You can tell he's German because Kevin uses "Herr" a lot!

A boy's death

Kevin Cullen says this story was hard to write. But even though you know how it ends, you'll read it to the end.

The Globe's schizo metro columnist

So Kevin Cullen follows up his hard-hitting column on Boston Police and the death of David Woodman with an inane, took-15-minutes-to-write column about how awful it is that Sox fans chant "Yankees suck." Great, so now Kevin is that annoying aunt who's always trying to wipe your face at family get-togethers with her napkin and lecturing you about how awful kids today are.

Soxaholix says:

... What I especially love about the media castigation is how every anti-chant column has the columnist getting all breathless that he and he alone has discovahed the elusive logical fallacy that "the Yankees, you know, don't really suck so you shouldn't say that they do."

Did David Woodman need to die?

He's a bit late to the game, but Kevin Cullen today writes what Dan Kennedy calls a first-rate column on the guy who died after being detained by police during the post-Celtics-win crackdown.

Kevin Cullen channelling CHB as fast as he can

After reading Kevin Cullen's thoughts on Manny Ramirez today, it would be easy to ask why a metro columnist is writing about this rather than, oh, asking how a 7-year-old came to be shot while playing kickball or, oh, how a woman died when her car was raked by gunfire or, oh, whether police overreacted in responding to that woman with the cleaning supplies.

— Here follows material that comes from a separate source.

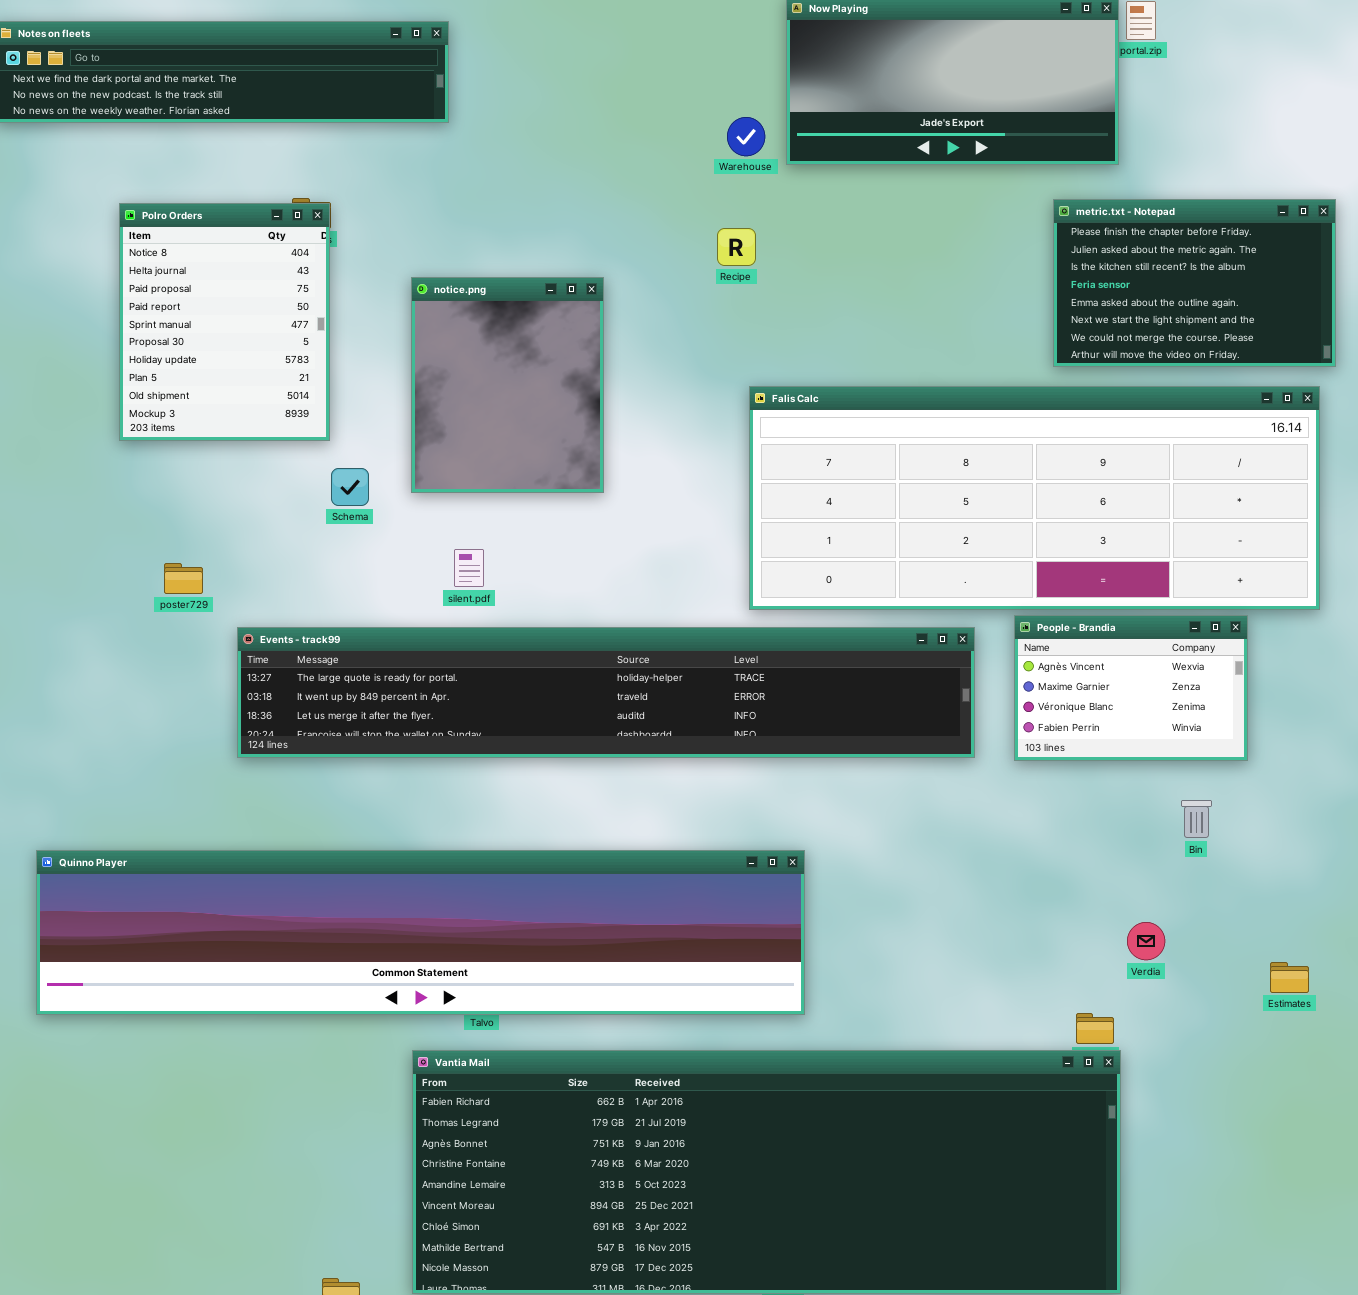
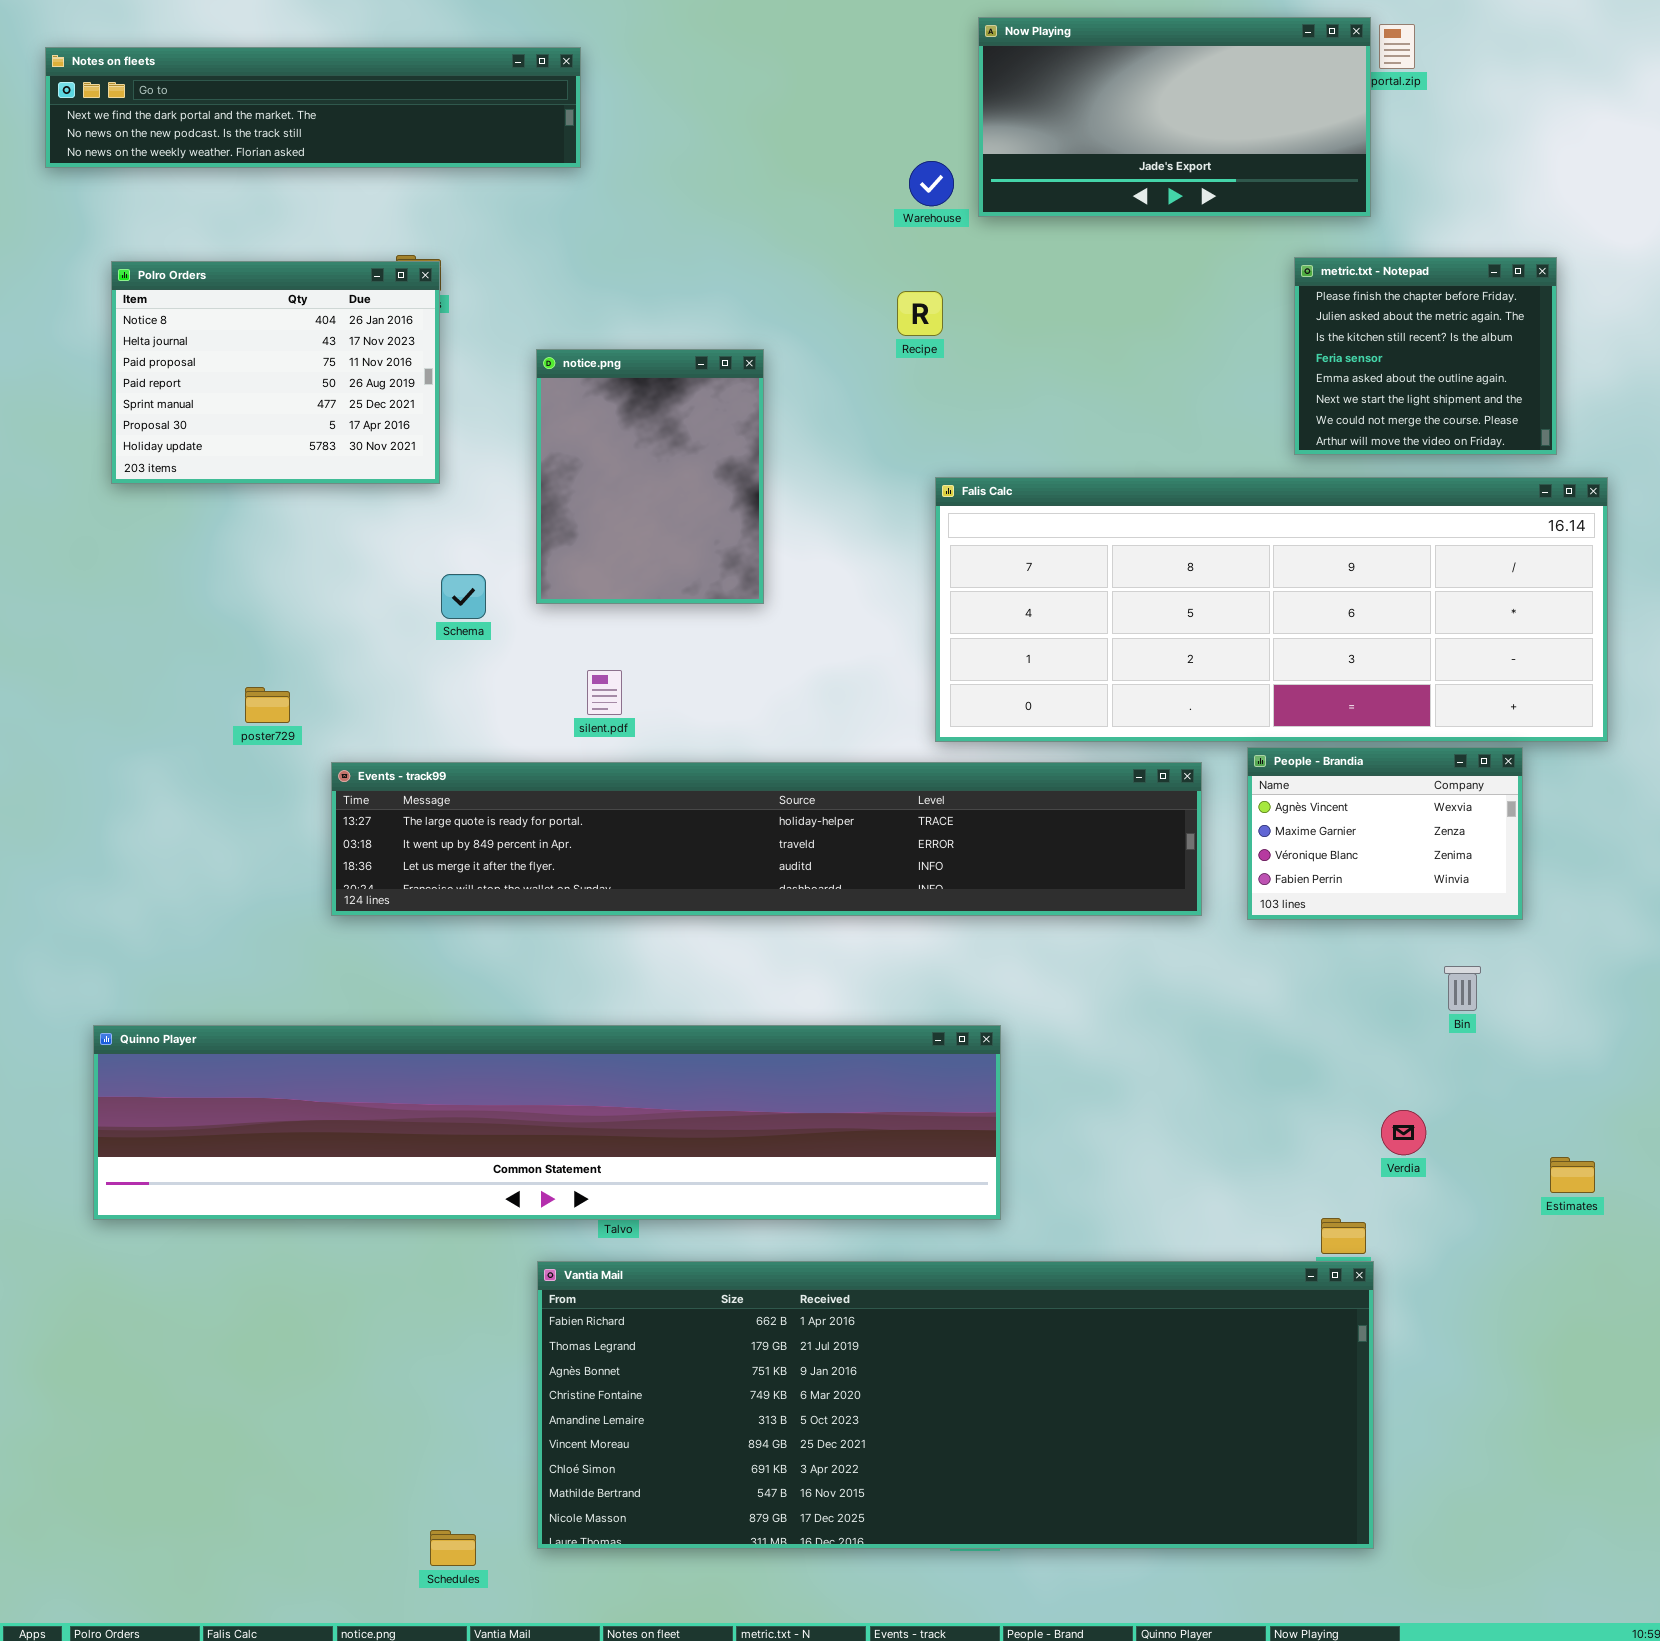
metric.txt - Notepad: [1053,199,1336,367] -> [1294,257,1557,455], resized
Polro Orders: [119,203,330,441] -> [111,261,440,484], resized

Easy, but incomplete. Because one also has to ask whether Cullen even reads his own paper, since the CHB wrote the same basic column on Tuesday and Bob Ryan expressed the same basic thoughts on Wednesday. Maybe Cullen was at a retreat, missed those two columns, but saw Yvonne Abraham's summation of all the questions in the Woodman case and concluded the paper had already had enough serious local opinion this week.